__ACTIVITY__
Recast the lines of the rows below as a Markdown table with the columns "No." and "Line," numbering each line in order and skipping any blank lines.

__INFORMATION SHOWN__
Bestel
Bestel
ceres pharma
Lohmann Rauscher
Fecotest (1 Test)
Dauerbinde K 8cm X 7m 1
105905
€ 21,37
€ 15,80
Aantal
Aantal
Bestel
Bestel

__REPLY TO THE TASK__
| No. | Line |
|---|---|
| 1 | Bestel |
| 2 | Bestel |
| 3 | ceres pharma |
| 4 | Lohmann Rauscher |
| 5 | Fecotest (1 Test) |
| 6 | Dauerbinde K 8cm X 7m 1 |
| 7 | 105905 |
| 8 | € 21,37 |
| 9 | € 15,80 |
| 10 | Aantal |
| 11 | Aantal |
| 12 | Bestel |
| 13 | Bestel |